En effet, de l'aveu même de la Commission européenne - Pierre Moscovici nous l'a rapporté en commission -, l'attitude de la Belgique a radicalement changé. Le ministre des Finances a visiblement mis beaucoup d'énergie à trouver des inconvénients à l'entrée en vigueur de cette taxe. Certains autour de la table parlent même d'une stratégie de pourrissement. Nous aurons tout entendu. Il a ainsi été question d'un problème pour la dette publique. Or, monsieur le premier ministre, si elle se porte mal, c'est davantage à cause de votre politique budgétaire que de la TTF. On a aussi invoqué des lacunes dans les négociations avec nos partenaires du Benelux - comme si l'on découvrait subitement que les Pays-Bas et le Luxembourg ne participaient pas à la coopération renforcée. Puis, on a parlé de difficultés avec les fonds de pension. C'est une tentative de faire accroire que la TTF allait attaquer les retraités belges, alors que votre gouvernement s'en charge sans le moindre scrupule.

 

Bref, monsieur le premier ministre, se tient donc la semaine prochaine un ECOFIN en marge duquel les États participant à la coopération renforcée vont se voir et attendre le feu vert - ou rouge - de la Belgique.

 

Pourriez-vous nous dire, monsieur le premier ministre, si vous allez définir un mandat clair avec votre ministre des Finances et si la Belgique va définitivement accepter l'ultime compromis qui est sur la table?

Réponse de Charles Michel

Monsieur le président, c'est un débat que nous avons eu à quelques reprises ces derniers mois en séance plénière. Et, une nouvelle fois, je vais rappeler un certain nombre d'éléments, y compris factuels.

 

Comme vous l'avez dit, monsieur Gilkinet, nous soutenons - l'accord de gouvernement le précise expressément -cette ambition de progresser sur le plan européen pour mettre en place une taxe sur les transactions qui ont un caractère spéculatif. C'est ce qui est prévu par l'accord de gouvernement et je confirme, mot pour mot, ce que j'ai déclaré à la tribune des Nations unies. Je crois effectivement que nous devons nous engager dans cette voie et lever les obstacles techniques et politiques sur le sujet en question.

 

Je ne peux pas accepter que, séance après séance, on tente de culpabiliser la Belgique et le ministre des Finances par des tissus de contrevérités! Un élément factuel: si la Belgique ne participait pas, il est possible pour les pays de le faire sans nous. Pourquoi ne le font-ils pas sans nous, si c'est si simple que cela?

 

Deuxième élément. Il faut ouvrir les yeux par rapport à cela.
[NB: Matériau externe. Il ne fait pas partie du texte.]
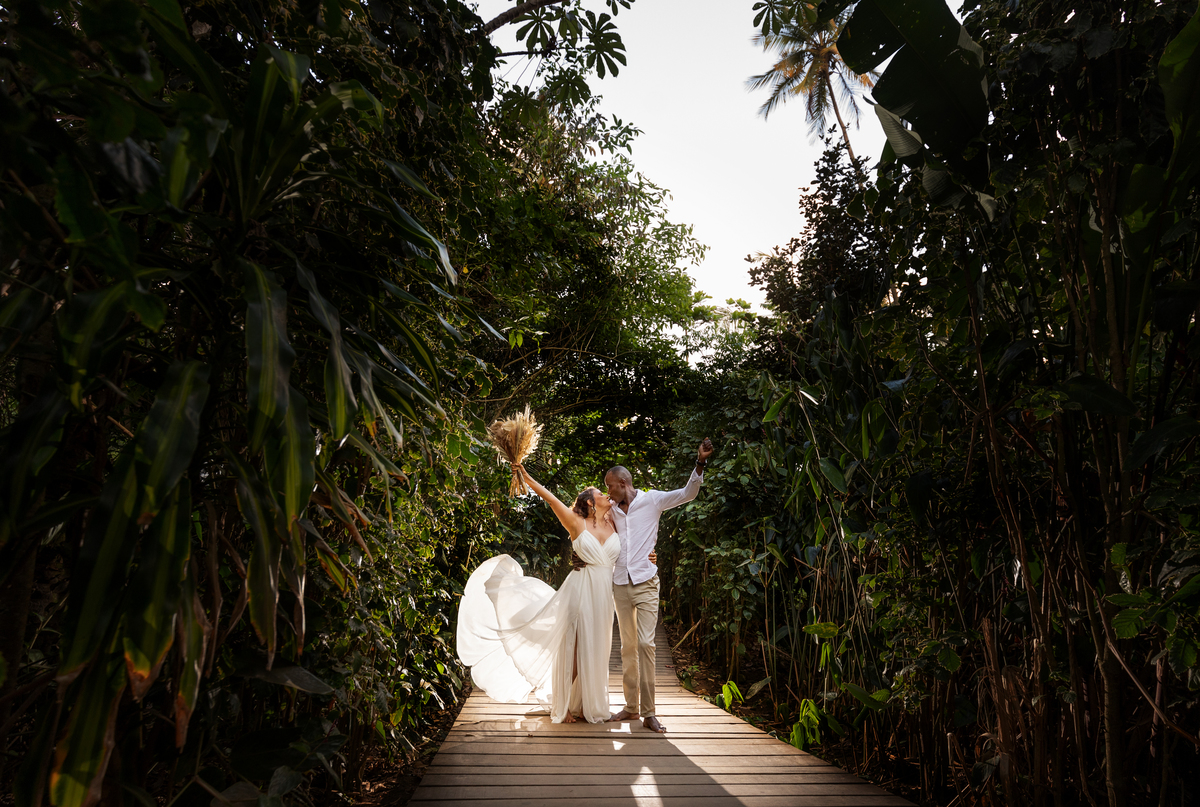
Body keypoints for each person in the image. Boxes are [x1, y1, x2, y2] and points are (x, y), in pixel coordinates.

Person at [456, 465, 621, 723]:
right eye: (600, 493)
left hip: (603, 595)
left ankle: (588, 703)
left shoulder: (614, 522)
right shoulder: (575, 522)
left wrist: (649, 556)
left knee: (598, 647)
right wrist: (526, 476)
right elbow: (551, 499)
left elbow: (634, 544)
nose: (605, 495)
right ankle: (565, 704)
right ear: (590, 502)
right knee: (575, 647)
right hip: (580, 591)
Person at [603, 438, 714, 733]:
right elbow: (588, 525)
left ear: (623, 483)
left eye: (610, 486)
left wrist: (700, 461)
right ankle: (631, 707)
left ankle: (649, 712)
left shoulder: (652, 500)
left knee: (645, 644)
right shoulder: (610, 509)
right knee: (627, 647)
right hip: (619, 583)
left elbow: (688, 493)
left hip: (646, 582)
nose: (608, 491)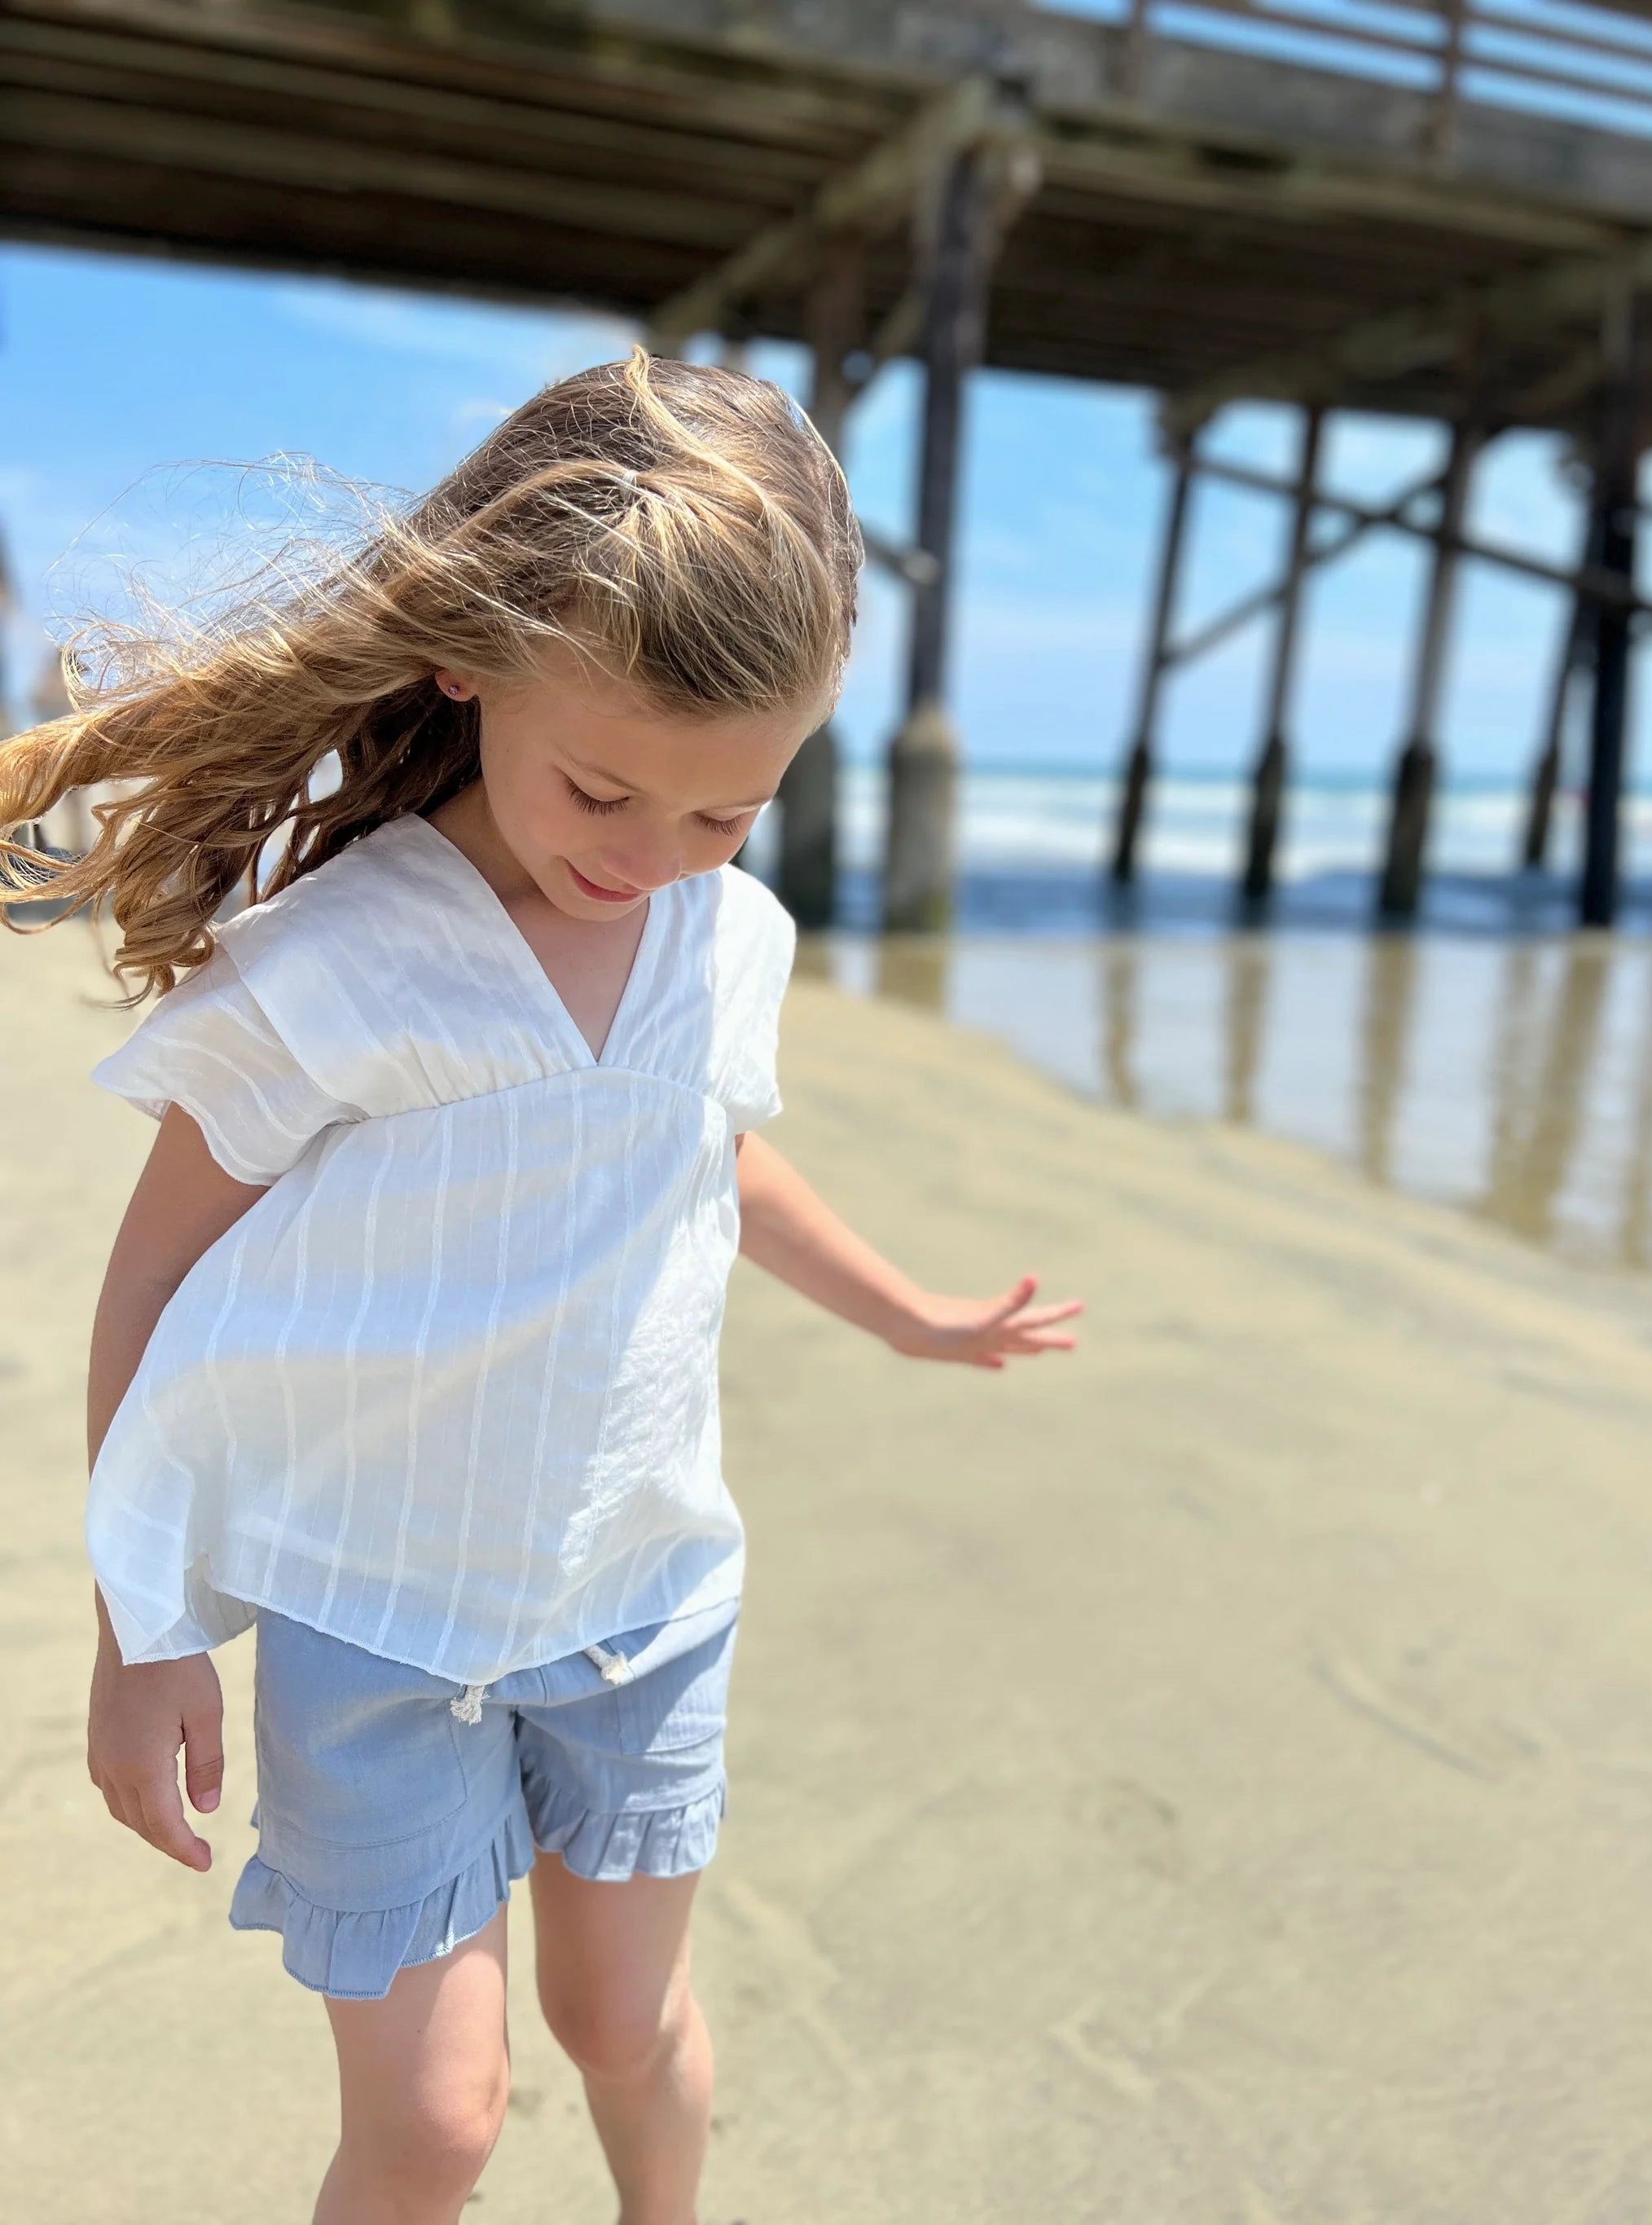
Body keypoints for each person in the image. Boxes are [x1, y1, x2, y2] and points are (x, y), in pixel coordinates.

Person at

Le contexte politique européen a fort évolué ces derniers mois. J’en ai assez de l’hypocrisie dans ce dossier. L’Allemagne s’inquiète de la situation après le Brexit et la France doute ouvertement. La Belgique œuvre en faveur d’un accord et j’ai l’intention de faire inscrire le plus rapidement possible la taxe sur les transactions financières (TTF) à l’ordre du jour européen. Je n’accepterai pas plus longtemps que le gouvernement belge soit culpabilisé systématiquement dans ce dossier.

Réplique de Stéphane Crusnière

Monsieur le premier ministre, vous êtes mal à l'aise dans ce dossier. Votre énervement ici le prouve encore.

 

Ma question était toute simple: oui ou non, allez-vous accepter le compromis qui est sur la table? Vous noyez le poisson et vous ne répondez pas. Vous vous êtes quand même montré relativement clair avec cette phrase: "Il est possible de le faire sans nous." Ce qui vient d'être déclaré ici est symbolique.

 

C'est encore une nouvelle fois, monsieur le premier ministre, une preuve que vos mots sur votre attachement au projet européen ne sont que de la "com". Monsieur le premier ministre, si vous croyez au projet européen, c'est maintenant ou jamais que vous devez nous le montrer, et dire oui à plus de justice fiscale.

 

Par ailleurs, nous sommes aussi impatients et attentifs quant à la décision que vous prendrez sur la fairness tax. Monsieur le premier ministre, c'est le moment ou jamais de montrer que, cette fois, vous résisterez à la pression de votre partenaire de la N-VA, dont on sait qu'il est opposé à ce projet.